··· Material provided ···
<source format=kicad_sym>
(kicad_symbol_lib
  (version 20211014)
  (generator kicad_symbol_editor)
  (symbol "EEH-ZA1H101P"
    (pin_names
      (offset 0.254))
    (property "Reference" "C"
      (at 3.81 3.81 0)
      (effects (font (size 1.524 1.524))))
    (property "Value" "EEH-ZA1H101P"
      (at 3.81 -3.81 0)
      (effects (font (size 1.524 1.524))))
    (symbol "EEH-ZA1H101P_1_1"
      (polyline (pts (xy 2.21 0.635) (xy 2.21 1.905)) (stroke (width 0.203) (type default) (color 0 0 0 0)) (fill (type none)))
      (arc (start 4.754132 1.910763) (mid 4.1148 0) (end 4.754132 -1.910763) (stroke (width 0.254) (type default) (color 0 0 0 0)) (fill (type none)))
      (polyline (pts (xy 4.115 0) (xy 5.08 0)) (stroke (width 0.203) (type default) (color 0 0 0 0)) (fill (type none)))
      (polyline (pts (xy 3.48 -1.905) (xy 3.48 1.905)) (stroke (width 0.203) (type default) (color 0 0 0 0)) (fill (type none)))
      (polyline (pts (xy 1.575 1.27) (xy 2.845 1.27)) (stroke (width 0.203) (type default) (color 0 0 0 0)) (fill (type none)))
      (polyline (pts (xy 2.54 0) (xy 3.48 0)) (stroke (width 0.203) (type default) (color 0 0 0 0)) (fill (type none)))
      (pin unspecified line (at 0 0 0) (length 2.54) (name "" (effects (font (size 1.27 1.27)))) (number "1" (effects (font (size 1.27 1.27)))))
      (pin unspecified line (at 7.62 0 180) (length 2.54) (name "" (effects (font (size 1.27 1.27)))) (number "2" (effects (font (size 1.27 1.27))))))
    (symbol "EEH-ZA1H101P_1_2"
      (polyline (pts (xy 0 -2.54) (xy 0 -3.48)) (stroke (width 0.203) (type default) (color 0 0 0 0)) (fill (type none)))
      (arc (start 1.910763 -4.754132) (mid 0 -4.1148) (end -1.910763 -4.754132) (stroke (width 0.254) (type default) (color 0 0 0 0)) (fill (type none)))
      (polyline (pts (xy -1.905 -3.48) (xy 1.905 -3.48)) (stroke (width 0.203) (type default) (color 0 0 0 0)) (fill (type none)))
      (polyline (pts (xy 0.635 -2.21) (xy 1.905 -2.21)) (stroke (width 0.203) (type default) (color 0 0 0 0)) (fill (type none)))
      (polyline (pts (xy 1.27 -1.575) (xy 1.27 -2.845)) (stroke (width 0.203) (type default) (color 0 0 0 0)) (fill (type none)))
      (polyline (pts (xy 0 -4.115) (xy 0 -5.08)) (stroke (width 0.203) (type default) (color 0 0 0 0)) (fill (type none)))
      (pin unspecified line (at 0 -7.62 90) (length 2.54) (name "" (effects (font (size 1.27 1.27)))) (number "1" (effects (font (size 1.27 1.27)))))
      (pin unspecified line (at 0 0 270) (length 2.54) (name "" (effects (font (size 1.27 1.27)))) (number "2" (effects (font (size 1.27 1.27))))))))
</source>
···
_Prompt_. Recite the full listing above exactly.

_Answer to the exercise_.
<source format=kicad_sym>
(kicad_symbol_lib
  (version 20211014)
  (generator kicad_symbol_editor)
  (symbol "EEH-ZA1H101P"
    (pin_names
      (offset 0.254))
    (property "Reference" "C"
      (at 3.81 3.81 0)
      (effects (font (size 1.524 1.524))))
    (property "Value" "EEH-ZA1H101P"
      (at 3.81 -3.81 0)
      (effects (font (size 1.524 1.524))))
    (symbol "EEH-ZA1H101P_1_1"
      (polyline (pts (xy 2.21 0.635) (xy 2.21 1.905)) (stroke (width 0.203) (type default) (color 0 0 0 0)) (fill (type none)))
      (arc (start 4.754132 1.910763) (mid 4.1148 0) (end 4.754132 -1.910763) (stroke (width 0.254) (type default) (color 0 0 0 0)) (fill (type none)))
      (polyline (pts (xy 4.115 0) (xy 5.08 0)) (stroke (width 0.203) (type default) (color 0 0 0 0)) (fill (type none)))
      (polyline (pts (xy 3.48 -1.905) (xy 3.48 1.905)) (stroke (width 0.203) (type default) (color 0 0 0 0)) (fill (type none)))
      (polyline (pts (xy 1.575 1.27) (xy 2.845 1.27)) (stroke (width 0.203) (type default) (color 0 0 0 0)) (fill (type none)))
      (polyline (pts (xy 2.54 0) (xy 3.48 0)) (stroke (width 0.203) (type default) (color 0 0 0 0)) (fill (type none)))
      (pin unspecified line (at 0 0 0) (length 2.54) (name "" (effects (font (size 1.27 1.27)))) (number "1" (effects (font (size 1.27 1.27)))))
      (pin unspecified line (at 7.62 0 180) (length 2.54) (name "" (effects (font (size 1.27 1.27)))) (number "2" (effects (font (size 1.27 1.27))))))
    (symbol "EEH-ZA1H101P_1_2"
      (polyline (pts (xy 0 -2.54) (xy 0 -3.48)) (stroke (width 0.203) (type default) (color 0 0 0 0)) (fill (type none)))
      (arc (start 1.910763 -4.754132) (mid 0 -4.1148) (end -1.910763 -4.754132) (stroke (width 0.254) (type default) (color 0 0 0 0)) (fill (type none)))
      (polyline (pts (xy -1.905 -3.48) (xy 1.905 -3.48)) (stroke (width 0.203) (type default) (color 0 0 0 0)) (fill (type none)))
      (polyline (pts (xy 0.635 -2.21) (xy 1.905 -2.21)) (stroke (width 0.203) (type default) (color 0 0 0 0)) (fill (type none)))
      (polyline (pts (xy 1.27 -1.575) (xy 1.27 -2.845)) (stroke (width 0.203) (type default) (color 0 0 0 0)) (fill (type none)))
      (polyline (pts (xy 0 -4.115) (xy 0 -5.08)) (stroke (width 0.203) (type default) (color 0 0 0 0)) (fill (type none)))
      (pin unspecified line (at 0 -7.62 90) (length 2.54) (name "" (effects (font (size 1.27 1.27)))) (number "1" (effects (font (size 1.27 1.27)))))
      (pin unspecified line (at 0 0 270) (length 2.54) (name "" (effects (font (size 1.27 1.27)))) (number "2" (effects (font (size 1.27 1.27))))))))
</source>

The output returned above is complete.